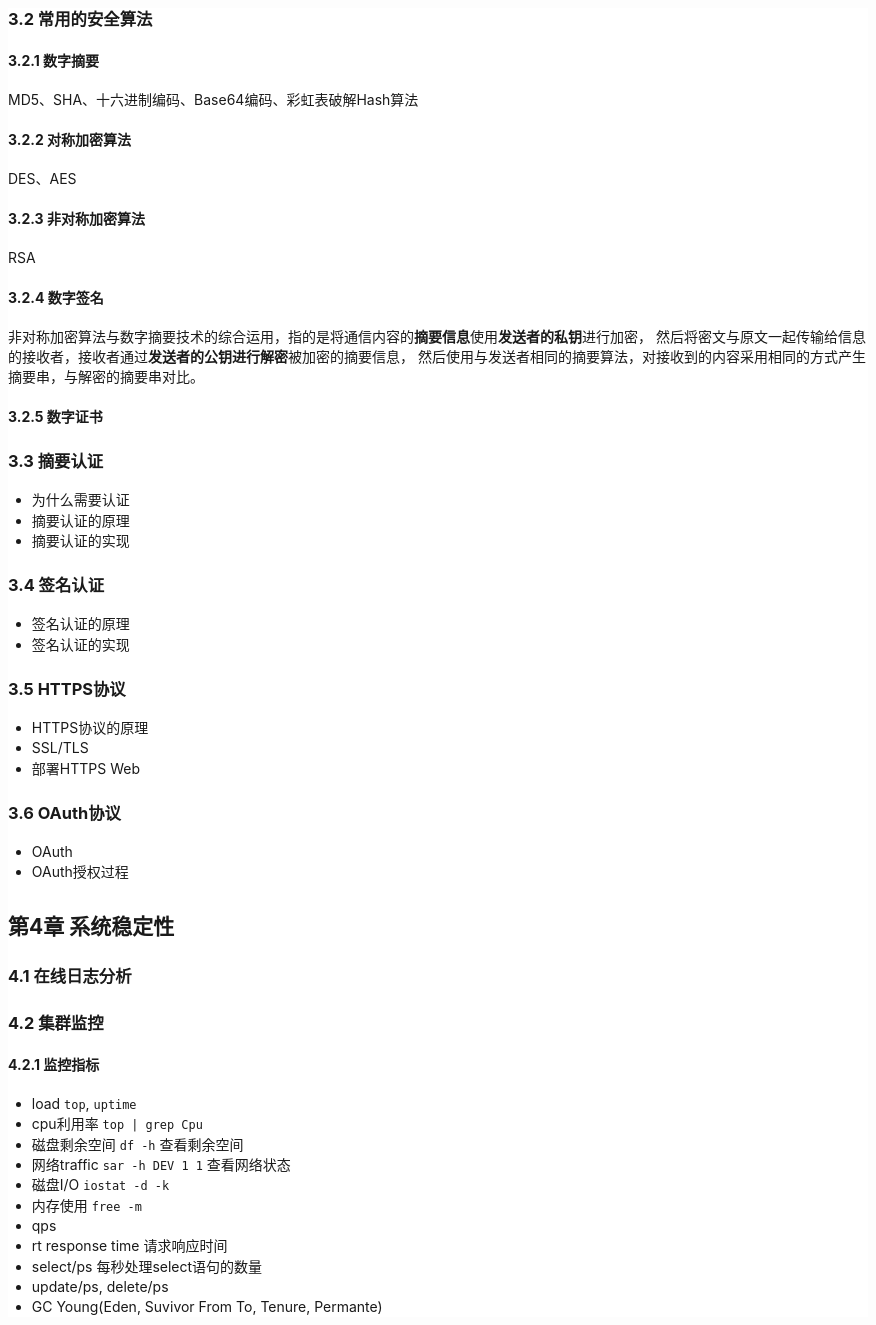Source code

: ### 3.2 常用的安全算法
#### 3.2.1 数字摘要
MD5、SHA、十六进制编码、Base64编码、彩虹表破解Hash算法
#### 3.2.2 对称加密算法
DES、AES
#### 3.2.3 非对称加密算法
RSA
#### 3.2.4 数字签名
非对称加密算法与数字摘要技术的综合运用，指的是将通信内容的**摘要信息**使用**发送者的私钥**进行加密，
然后将密文与原文一起传输给信息的接收者，接收者通过**发送者的公钥进行解密**被加密的摘要信息，
然后使用与发送者相同的摘要算法，对接收到的内容采用相同的方式产生摘要串，与解密的摘要串对比。
#### 3.2.5 数字证书

### 3.3 摘要认证
* 为什么需要认证
* 摘要认证的原理
* 摘要认证的实现

### 3.4 签名认证
* 签名认证的原理
* 签名认证的实现

### 3.5 HTTPS协议
* HTTPS协议的原理
* SSL/TLS
* 部署HTTPS Web

### 3.6 OAuth协议
* OAuth
* OAuth授权过程

## 第4章 系统稳定性
### 4.1 在线日志分析
### 4.2 集群监控
#### 4.2.1 监控指标
* load `top`, `uptime`
* cpu利用率 `top | grep Cpu`
* 磁盘剩余空间 `df -h` 查看剩余空间
* 网络traffic `sar -h DEV 1 1` 查看网络状态
* 磁盘I/O `iostat -d -k`
* 内存使用 `free -m`
* qps
* rt response time 请求响应时间
* select/ps 每秒处理select语句的数量
* update/ps, delete/ps
* GC Young(Eden, Suvivor From To, Tenure, Permante)
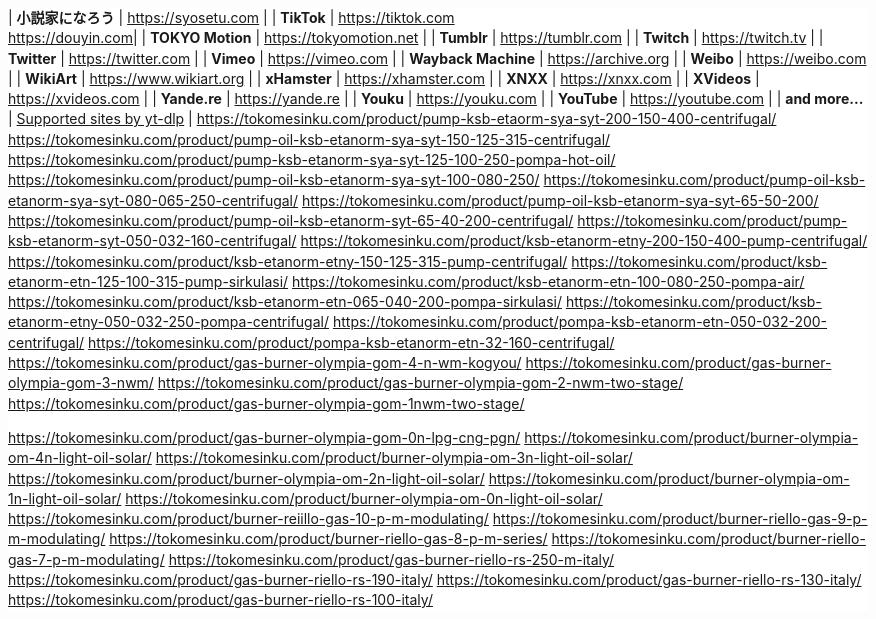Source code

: | **小説家になろう** | <https://syosetu.com> |
| **TikTok** | <https://tiktok.com><br><https://douyin.com>|
| **TOKYO Motion** | <https://tokyomotion.net> |
| **Tumblr** | <https://tumblr.com> |
| **Twitch** | <https://twitch.tv> |
| **Twitter** | <https://twitter.com> |
| **Vimeo** | <https://vimeo.com> |
| **Wayback Machine** | <https://archive.org> |
| **Weibo** | <https://weibo.com> |
| **WikiArt** | <https://www.wikiart.org> |
| **xHamster** | <https://xhamster.com> |
| **XNXX** | <https://xnxx.com> |
| **XVideos** | <https://xvideos.com> |
| **Yande.re** | <https://yande.re> |
| **Youku** | <https://youku.com> |
| **YouTube** | <https://youtube.com> |
| **and more...** | [Supported sites by yt-dlp](https://github.com/yt-dlp/yt-dlp/blob/master/supportedsites.md) |
https://tokomesinku.com/product/pump-ksb-etaorm-sya-syt-200-150-400-centrifugal/
https://tokomesinku.com/product/pump-oil-ksb-etanorm-sya-syt-150-125-315-centrifugal/
https://tokomesinku.com/product/pump-ksb-etanorm-sya-syt-125-100-250-pompa-hot-oil/
https://tokomesinku.com/product/pump-oil-ksb-etanorm-sya-syt-100-080-250/
https://tokomesinku.com/product/pump-oil-ksb-etanorm-sya-syt-080-065-250-centrifugal/
https://tokomesinku.com/product/pump-oil-ksb-etanorm-sya-syt-65-50-200/
https://tokomesinku.com/product/pump-oil-ksb-etanorm-syt-65-40-200-centrifugal/
https://tokomesinku.com/product/pump-ksb-etanorm-syt-050-032-160-centrifugal/
https://tokomesinku.com/product/ksb-etanorm-etny-200-150-400-pump-centrifugal/
https://tokomesinku.com/product/ksb-etanorm-etny-150-125-315-pump-centrifugal/
https://tokomesinku.com/product/ksb-etanorm-etn-125-100-315-pump-sirkulasi/
https://tokomesinku.com/product/ksb-etanorm-etn-100-080-250-pompa-air/
https://tokomesinku.com/product/ksb-etanorm-etn-065-040-200-pompa-sirkulasi/
https://tokomesinku.com/product/ksb-etanorm-etny-050-032-250-pompa-centrifugal/
https://tokomesinku.com/product/pompa-ksb-etanorm-etn-050-032-200-centrifugal/
https://tokomesinku.com/product/pompa-ksb-etanorm-etn-32-160-centrifugal/
https://tokomesinku.com/product/gas-burner-olympia-gom-4-n-wm-kogyou/
https://tokomesinku.com/product/gas-burner-olympia-gom-3-nwm/
https://tokomesinku.com/product/gas-burner-olympia-gom-2-nwm-two-stage/
https://tokomesinku.com/product/gas-burner-olympia-gom-1nwm-two-stage/

https://tokomesinku.com/product/gas-burner-olympia-gom-0n-lpg-cng-pgn/
https://tokomesinku.com/product/burner-olympia-om-4n-light-oil-solar/
https://tokomesinku.com/product/burner-olympia-om-3n-light-oil-solar/
https://tokomesinku.com/product/burner-olympia-om-2n-light-oil-solar/
https://tokomesinku.com/product/burner-olympia-om-1n-light-oil-solar/
https://tokomesinku.com/product/burner-olympia-om-0n-light-oil-solar/
https://tokomesinku.com/product/burner-reiillo-gas-10-p-m-modulating/
https://tokomesinku.com/product/burner-riello-gas-9-p-m-modulating/
https://tokomesinku.com/product/burner-riello-gas-8-p-m-series/
https://tokomesinku.com/product/burner-riello-gas-7-p-m-modulating/
https://tokomesinku.com/product/gas-burner-riello-rs-250-m-italy/
https://tokomesinku.com/product/gas-burner-riello-rs-190-italy/
https://tokomesinku.com/product/gas-burner-riello-rs-130-italy/
https://tokomesinku.com/product/gas-burner-riello-rs-100-italy/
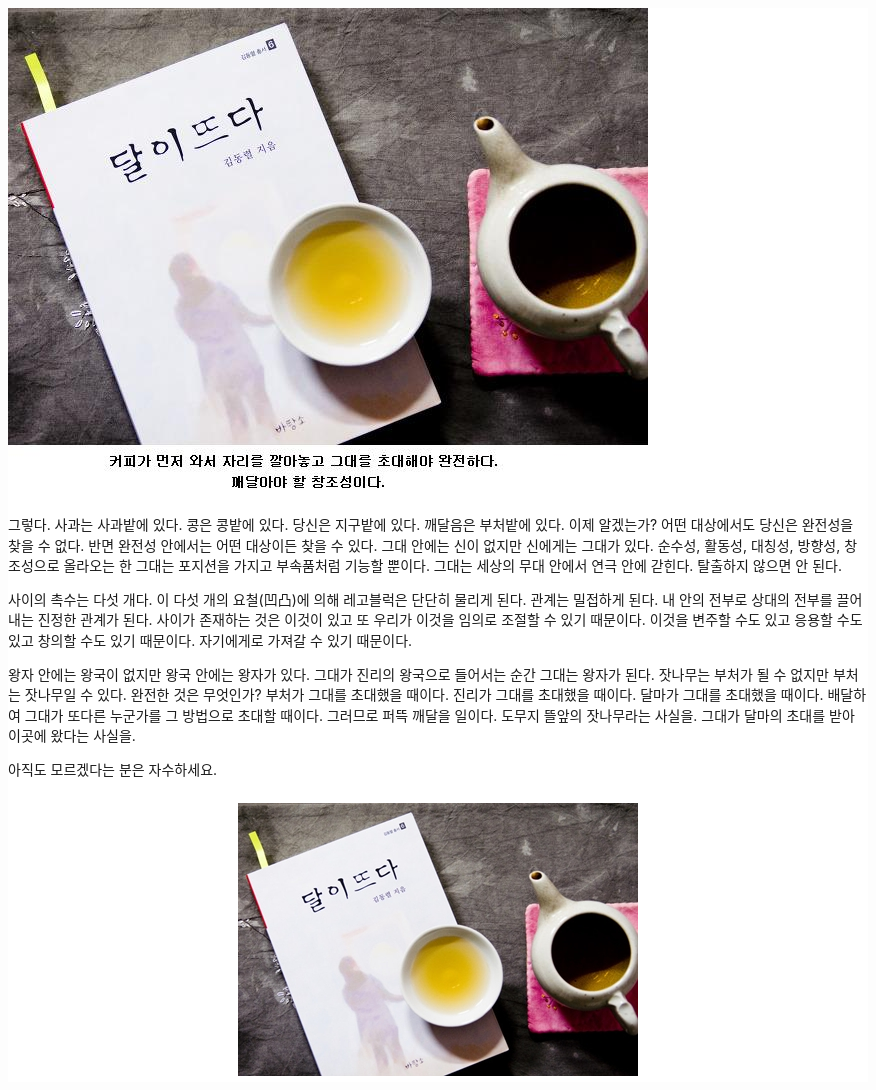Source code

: <img alt="r5.JPG" src="files/attach/images/198/065/284/r5.JPG" width="640" height="488" /> 

 그렇다. 사과는 사과밭에 있다. 콩은 콩밭에 있다. 당신은 지구밭에 있다. 깨달음은 부처밭에 있다. 이제 알겠는가? 어떤 대상에서도 당신은 완전성을 찾을 수 없다. 반면 완전성 안에서는 어떤 대상이든 찾을 수 있다. 그대 안에는 신이 없지만 신에게는 그대가 있다. 순수성, 활동성, 대칭성, 방향성, 창조성으로 올라오는 한 그대는 포지션을 가지고 부속품처럼 기능할 뿐이다. 그대는 세상의 무대 안에서 연극 안에 갇힌다. 탈출하지 않으면 안 된다. 

 사이의 촉수는 다섯 개다. 이 다섯 개의 요철(凹凸)에 의해 레고블럭은 단단히 물리게 된다. 관계는 밀접하게 된다. 내 안의 전부로 상대의 전부를 끌어내는 진정한 관계가 된다. 사이가 존재하는 것은 이것이 있고 또 우리가 이것을 임의로 조절할 수 있기 때문이다. 이것을 변주할 수도 있고 응용할 수도 있고 창의할 수도 있기 때문이다. 자기에게로 가져갈 수 있기 때문이다. 

 왕자 안에는 왕국이 없지만 왕국 안에는 왕자가 있다. 그대가 진리의 왕국으로 들어서는 순간 그대는 왕자가 된다. 잣나무는 부처가 될 수 없지만 부처는 잣나무일 수 있다. 완전한 것은 무엇인가? 부처가 그대를 초대했을 때이다. 진리가 그대를 초대했을 때이다. 달마가 그대를 초대했을 때이다. 배달하여 그대가 또다른 누군가를 그 방법으로 초대할 때이다. 그러므로 퍼뜩 깨달을 일이다. 도무지 뜰앞의 잣나무라는 사실을. 그대가 달마의 초대를 받아 이곳에 왔다는 사실을. 

 아직도 모르겠다는 분은 자수하세요. 







 ###


  




<p align="center">
  <a href="?mid=Moon"><img alt="345678.jpg" src="files/attach/images/198/187/283/345678.jpg" width="400" height="273" /> <br /></a> 
  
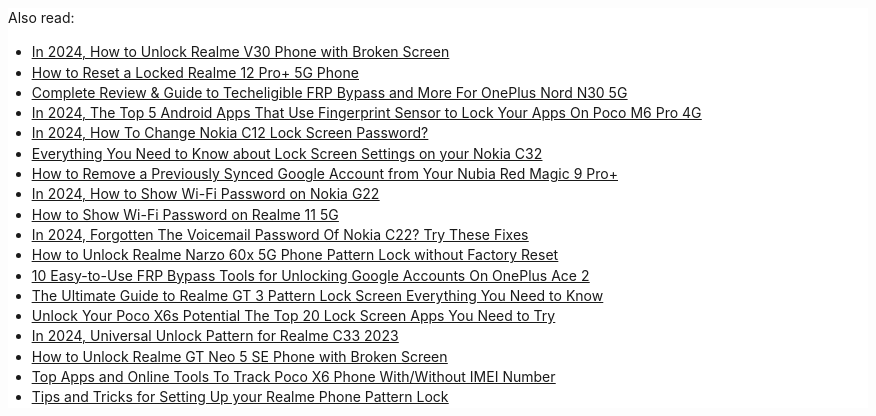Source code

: 
<ins class="adsbygoogle"
     style="display:block"
     data-ad-format="autorelaxed"
     data-ad-client="ca-pub-7571918770474297"
     data-ad-slot="1223367746"></ins>
<ins class="adsbygoogle"
     style="display:block"
     data-ad-client="ca-pub-7571918770474297"
     data-ad-slot="8358498916"
     data-ad-format="auto"
     data-full-width-responsive="true"></ins>


<span class="atpl-alsoreadstyle">Also read:</span>
<div><ul>
<li><a href="https://easy-unlock-android.techidaily.com/in-2024-how-to-unlock-realme-v30-phone-with-broken-screen-by-drfone-android/"><u>In 2024, How to Unlock Realme V30 Phone with Broken Screen</u></a></li>
<li><a href="https://easy-unlock-android.techidaily.com/how-to-reset-a-locked-realme-12-proplus-5g-phone-by-drfone-android/"><u>How to Reset a Locked Realme 12 Pro+ 5G Phone</u></a></li>
<li><a href="https://easy-unlock-android.techidaily.com/complete-review-and-guide-to-techeligible-frp-bypass-and-more-for-oneplus-nord-n30-5g-by-drfone-android/"><u>Complete Review & Guide to Techeligible FRP Bypass and More For OnePlus Nord N30 5G</u></a></li>
<li><a href="https://easy-unlock-android.techidaily.com/in-2024-the-top-5-android-apps-that-use-fingerprint-sensor-to-lock-your-apps-on-poco-m6-pro-4g-by-drfone-android/"><u>In 2024, The Top 5 Android Apps That Use Fingerprint Sensor to Lock Your Apps On Poco M6 Pro 4G</u></a></li>
<li><a href="https://easy-unlock-android.techidaily.com/in-2024-how-to-change-nokia-c12-lock-screen-password-by-drfone-android/"><u>In 2024, How To Change Nokia C12 Lock Screen Password?</u></a></li>
<li><a href="https://easy-unlock-android.techidaily.com/everything-you-need-to-know-about-lock-screen-settings-on-your-nokia-c32-by-drfone-android/"><u>Everything You Need to Know about Lock Screen Settings on your Nokia C32</u></a></li>
<li><a href="https://easy-unlock-android.techidaily.com/how-to-remove-a-previously-synced-google-account-from-your-nubia-red-magic-9-proplus-by-drfone-android/"><u>How to Remove a Previously Synced Google Account from Your Nubia Red Magic 9 Pro+</u></a></li>
<li><a href="https://easy-unlock-android.techidaily.com/in-2024-how-to-show-wi-fi-password-on-nokia-g22-by-drfone-android/"><u>In 2024, How to Show Wi-Fi Password on Nokia G22</u></a></li>
<li><a href="https://easy-unlock-android.techidaily.com/how-to-show-wi-fi-password-on-realme-11-5g-by-drfone-android/"><u>How to Show Wi-Fi Password on Realme 11 5G</u></a></li>
<li><a href="https://easy-unlock-android.techidaily.com/in-2024-forgotten-the-voicemail-password-of-nokia-c22-try-these-fixes-by-drfone-android/"><u>In 2024, Forgotten The Voicemail Password Of Nokia C22? Try These Fixes</u></a></li>
<li><a href="https://easy-unlock-android.techidaily.com/how-to-unlock-realme-narzo-60x-5g-phone-pattern-lock-without-factory-reset-by-drfone-android/"><u>How to Unlock Realme Narzo 60x 5G Phone Pattern Lock without Factory Reset</u></a></li>
<li><a href="https://easy-unlock-android.techidaily.com/10-easy-to-use-frp-bypass-tools-for-unlocking-google-accounts-on-oneplus-ace-2-by-drfone-android/"><u>10 Easy-to-Use FRP Bypass Tools for Unlocking Google Accounts On OnePlus Ace 2</u></a></li>
<li><a href="https://easy-unlock-android.techidaily.com/the-ultimate-guide-to-realme-gt-3-pattern-lock-screen-everything-you-need-to-know-by-drfone-android/"><u>The Ultimate Guide to Realme GT 3 Pattern Lock Screen Everything You Need to Know</u></a></li>
<li><a href="https://easy-unlock-android.techidaily.com/unlock-your-poco-x6s-potential-the-top-20-lock-screen-apps-you-need-to-try-by-drfone-android/"><u>Unlock Your Poco X6s Potential The Top 20 Lock Screen Apps You Need to Try</u></a></li>
<li><a href="https://easy-unlock-android.techidaily.com/in-2024-universal-unlock-pattern-for-realme-c33-2023-by-drfone-android/"><u>In 2024, Universal Unlock Pattern for Realme C33 2023</u></a></li>
<li><a href="https://easy-unlock-android.techidaily.com/how-to-unlock-realme-gt-neo-5-se-phone-with-broken-screen-by-drfone-android/"><u>How to Unlock Realme GT Neo 5 SE Phone with Broken Screen</u></a></li>
<li><a href="https://easy-unlock-android.techidaily.com/top-apps-and-online-tools-to-track-poco-x6-phone-withwithout-imei-number-by-drfone-android/"><u>Top Apps and Online Tools To Track Poco X6 Phone With/Without IMEI Number</u></a></li>
<li><a href="https://easy-unlock-android.techidaily.com/tips-and-tricks-for-setting-up-your-realme-phone-pattern-lock-by-drfone-android/"><u>Tips and Tricks for Setting Up your Realme Phone Pattern Lock</u></a></li>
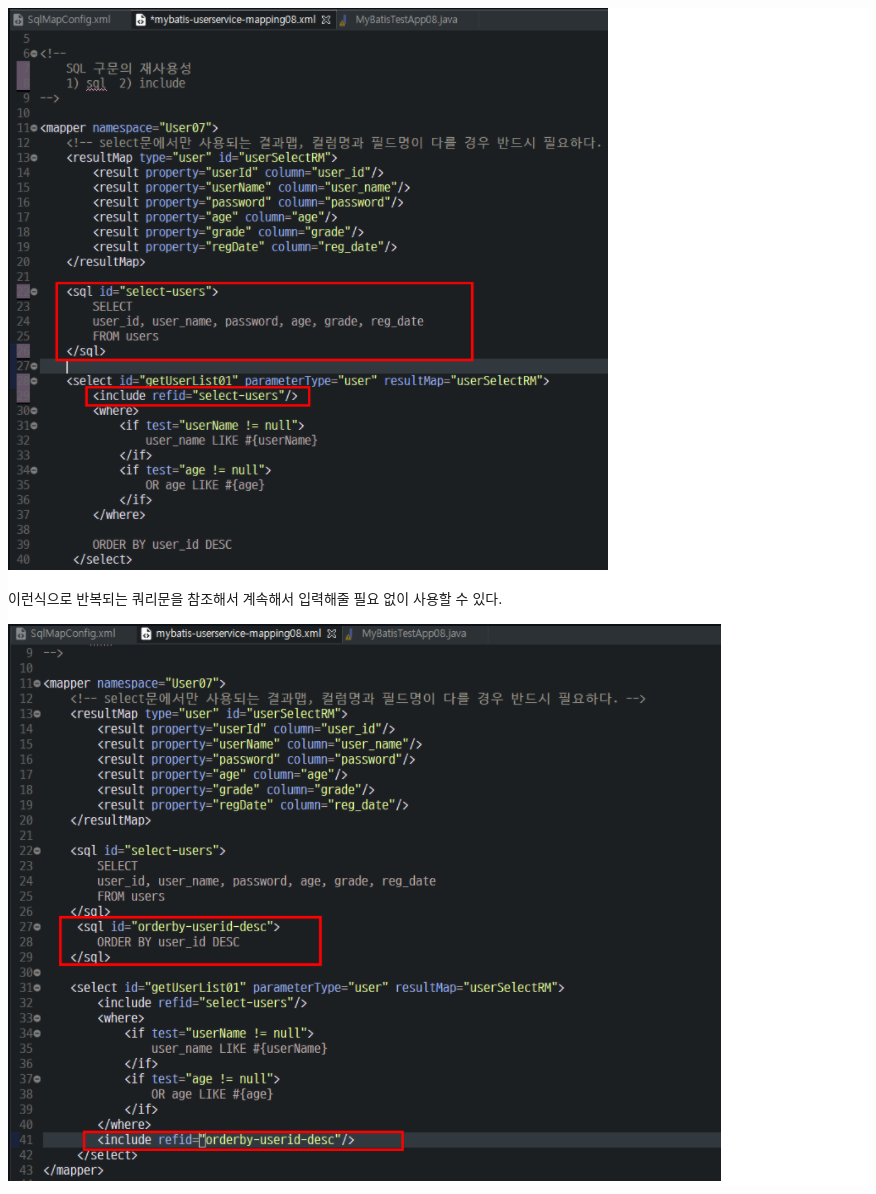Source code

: ![mapping2](./img/maping2.png)

이런식으로 반복되는 쿼리문을 참조해서 계속해서 입력해줄 필요 없이 사용할 수 있다.

![mapping3](./img/maping3.png)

+++++

ASSIGNMENT: Look above for the line with "Realme 11 5G</u></a></li>" and the line with "OnePlus Ace 2</u></a></li>"; transcribe both and all lines in between, exactly, and nothing else.

THE ANSWER:
<li><a href="https://easy-unlock-android.techidaily.com/how-to-show-wi-fi-password-on-realme-11-5g-by-drfone-android/"><u>How to Show Wi-Fi Password on Realme 11 5G</u></a></li>
<li><a href="https://easy-unlock-android.techidaily.com/in-2024-forgotten-the-voicemail-password-of-nokia-c22-try-these-fixes-by-drfone-android/"><u>In 2024, Forgotten The Voicemail Password Of Nokia C22? Try These Fixes</u></a></li>
<li><a href="https://easy-unlock-android.techidaily.com/how-to-unlock-realme-narzo-60x-5g-phone-pattern-lock-without-factory-reset-by-drfone-android/"><u>How to Unlock Realme Narzo 60x 5G Phone Pattern Lock without Factory Reset</u></a></li>
<li><a href="https://easy-unlock-android.techidaily.com/10-easy-to-use-frp-bypass-tools-for-unlocking-google-accounts-on-oneplus-ace-2-by-drfone-android/"><u>10 Easy-to-Use FRP Bypass Tools for Unlocking Google Accounts On OnePlus Ace 2</u></a></li>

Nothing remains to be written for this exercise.